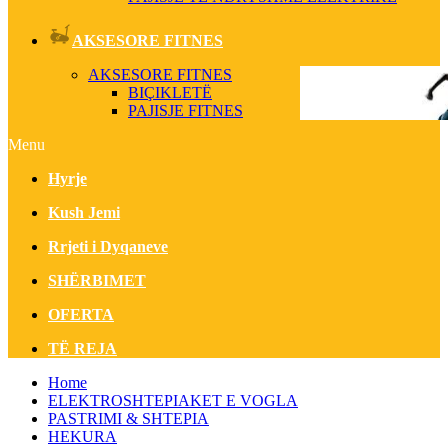
AKSESORE FITNES
AKSESORE FITNES
BIÇIKLETË
PAJISJE FITNES
Menu
Hyrje
Kush Jemi
Rrjeti i Dyqaneve
SHËRBIMET
OFERTA
TË REJA
Home
ELEKTROSHTEPIAKET E VOGLA
PASTRIMI & SHTEPIA
HEKURA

▬▬▬▬▬▬

When you reproduce the data shown above, keep each line exact and omit every picture.

Response for this exercise:
AKSESORE FITNES
AKSESORE FITNES
BIÇIKLETË
PAJISJE FITNES
Menu
Hyrje
Kush Jemi
Rrjeti i Dyqaneve
SHËRBIMET
OFERTA
TË REJA
Home
ELEKTROSHTEPIAKET E VOGLA
PASTRIMI & SHTEPIA
HEKURA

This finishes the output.